Recommendations by the Committee
The Committee made considerable recommendations, including:
“HMRC should develop robust estimates of non-compliance for the public sector as a whole and use this to identify areas where it can reduce the inherent challenge of complying with the reforms, for example by improving its guidance and tools. It should adopt a similar approach for the private sector as the reforms bed.
“HMRC should ensure there is a fast and independent process for contractors to resolve disputes over status determinations. As part of this, it should assess the extent to which workers are using existing appeals routes, and how well they are working.
“HMRC should conduct and publish specific research into the impacts of the IR35 reforms on contractors and labour markets, to check it is being applied as intended and not adversely affecting employment opportunities.
“HMRC should proactively identify and work with sectors that have been particularly affected to understand the challenges, establish how to address them and make it easier to comply.
“In light of actual experience, HMRC should produce and present to Parliament a cost-benefit analysis of the reforms that reflects the actual costs of compliance to HMRC itself, hiring organisations, workers, and others in the supply chain.
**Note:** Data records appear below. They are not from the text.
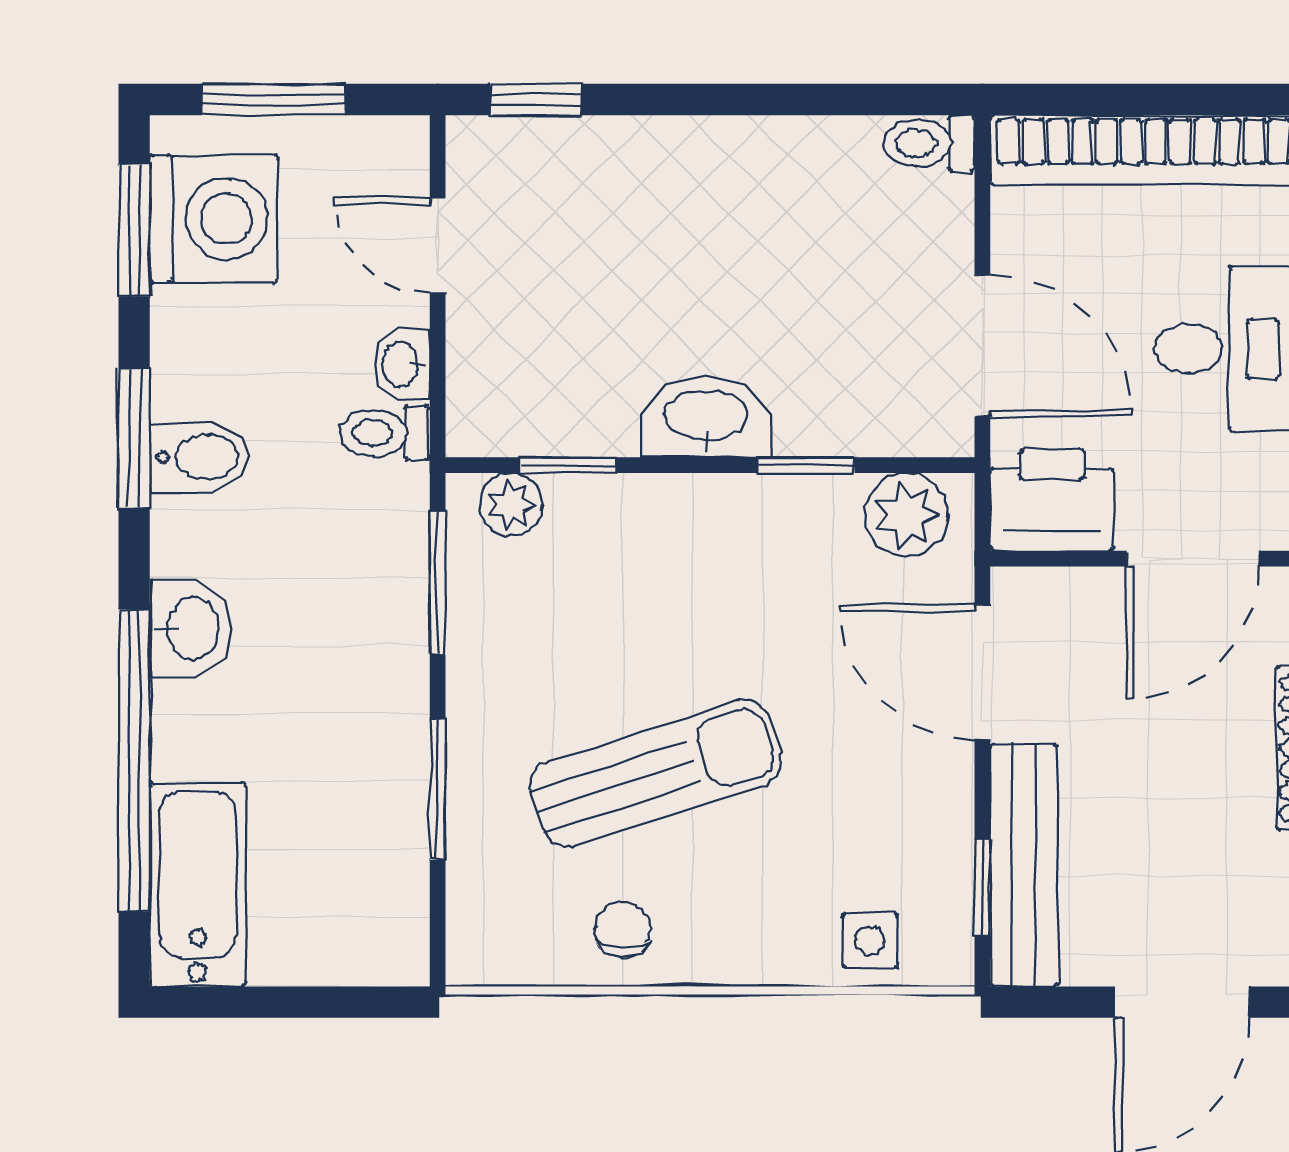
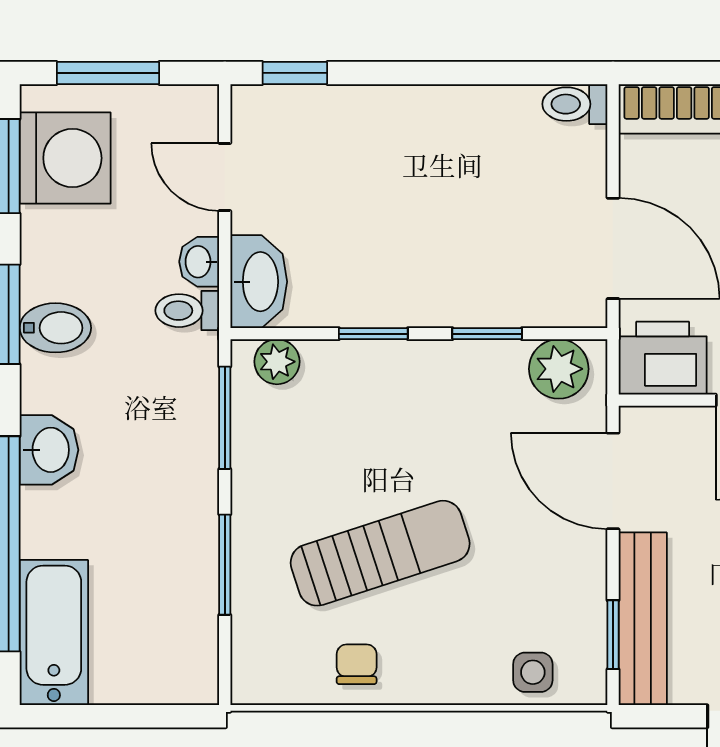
washbasin: (706, 418) -> (259, 282), moved, turned 90
window: (568, 465) -> (373, 334), moved

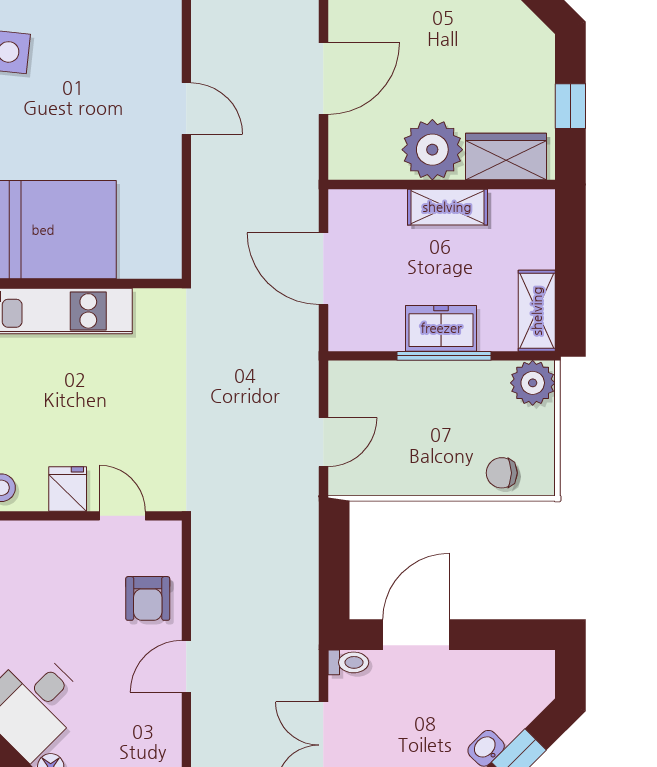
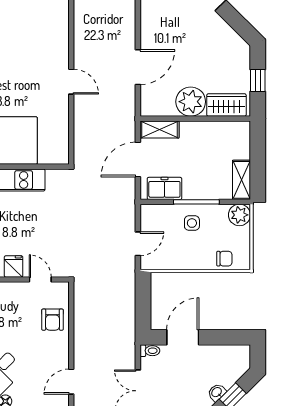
shelving: (447, 207) -> (159, 130), moved
door: (323, 269) -> (138, 159), hinge flipped
freezer: (441, 328) -> (164, 188), moved
side table: (435, 400) -> (192, 223), added
chair: (502, 473) -> (224, 259), turned 180
door: (186, 666) -> (71, 382), moved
“HMRC should review how the system is working and whether it can be made more efficient and effective. In particular, it should develop solutions to address problems with how the IR35 rules work in practice, including ensuring that HMRC has the data it needs to accurately reflect each worker’s tax position in cases of non-compliance; andHMRC does not end up taxing the same income twice, or unwittingly contributing to workers not paying their fair share in tax”
The future of off-payroll
HMRC have been tasked by the Public Accounts Committee to conduct more detailed research and to report back to them in six months time.
PAC are clearly unimpressed with the handling of the off-payroll implementation. Hillier said: “After years of fiddling with these reforms and with central government spending hundreds of millions of pounds to cover tax for individuals wrongly assessed as self-employed, the fundamental problems underlying UK taxation of work remain. It is now up to HMRC to demonstrate that the system can work fairly in the real world; to prove that it is correctly claiming revenues under the system and that the additional revenues raised are worth the costs and unintended consequences in the labour market.”
Chaplin says: “Over the last 20+ years, there has been considerable misjudged and damaging legislation heaped on the contracting sector and the sensible option would be to go back to the drawing board and design a fair tax system that works fairly for everybody.”